The Grunt is a traditional Acadian dish, made originally by French settlers in a stew pot over an open hearth. The name “Grunt” comes from the burbling sound of the stewed blueberries as they boil. Note that the dumplings will get soft and fluffy, but as they are steamed, will not brown. If you want browned pastry, make a cobbler in the oven, but call it a cobbler, and not a grunt. There’s nothing more disappointing that sitting down to an order of Blueberry Grunt at a restaurant only to discover that someone has baked the thing. And don’t let me catch any of you using canned blueberry pie filling in this recipe, as I’ve seen suggested out there on the Intarweb. Fresh or frozen blueberries only!
Every family in Atlantic Canada has their own blueberry grunt recipe, which is really pretty much just blueberries, sugar and water with sweet dumplings. This recipe comes from Traditional Recipes of Atlantic Canada, which I believe my father collected for me, section by section, from the local gas station, back when gas stations still sold promotional collectibles.

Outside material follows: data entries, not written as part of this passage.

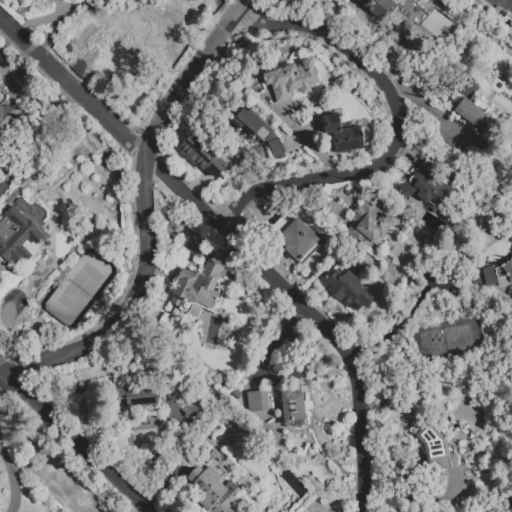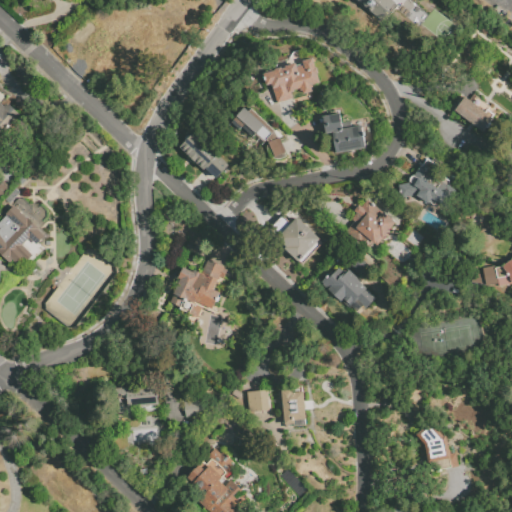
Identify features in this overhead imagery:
road: (504, 4)
building: (376, 6)
building: (377, 7)
park: (436, 24)
building: (122, 47)
building: (67, 52)
building: (22, 73)
building: (291, 79)
building: (293, 81)
building: (255, 91)
road: (431, 109)
building: (472, 113)
building: (475, 114)
building: (7, 119)
road: (397, 130)
building: (343, 133)
building: (261, 134)
building: (344, 136)
road: (309, 146)
building: (203, 154)
building: (205, 157)
building: (19, 162)
building: (1, 181)
building: (22, 182)
building: (426, 187)
building: (428, 188)
building: (3, 191)
building: (17, 195)
road: (145, 215)
building: (291, 215)
building: (368, 223)
building: (370, 227)
building: (19, 233)
building: (294, 237)
road: (233, 238)
building: (19, 239)
building: (296, 240)
building: (360, 267)
building: (492, 275)
building: (495, 277)
building: (197, 285)
building: (347, 289)
building: (348, 291)
building: (198, 292)
road: (404, 320)
road: (263, 374)
building: (137, 396)
building: (237, 396)
building: (256, 400)
building: (139, 401)
building: (258, 402)
building: (292, 406)
building: (190, 408)
building: (294, 408)
building: (195, 410)
road: (75, 439)
building: (437, 449)
building: (437, 450)
building: (32, 451)
building: (44, 454)
building: (213, 484)
building: (214, 484)
building: (66, 488)
building: (510, 504)
building: (101, 510)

The cinnamon and lemon zest are my additions to jazz up the flavour. The Grunt is meant to be a dessert, but we eat it mostly for breakfast.
1 quart blueberries
1/2 cup sugar
1/2 cup water
zest of 1 lemon, finely grated
1/2 tsp cinnamon
1-1/2 cups flour
2 tsp baking powder
1/4 tsp salt
1 tsp sugar
1 Tbsp butter or margarine
2/3 cup milk (soy milk works fine here)
In a large saucepan, heat blueberries, lemon zest, cinnamon, water and sugar slowly until blueberries begin to soften, then bring to a boil. Simmer gently (5 minutes) while making dumplings.
Sift together flour, baking powder, salt and sugar. Cut in butter and add enough milk to make a soft dough.
Drop dumpling dough, by the tablespoonful, into the pot onto the hot berries (makes approximately 10 dumplings). Cover tightly and cook 15 minutes without raising the lid. I mean it, hands off the lid! Dumplings will double in size.
Serve hot, spooning sauce over the dumplings. Top with cream, ice cream or yogurt.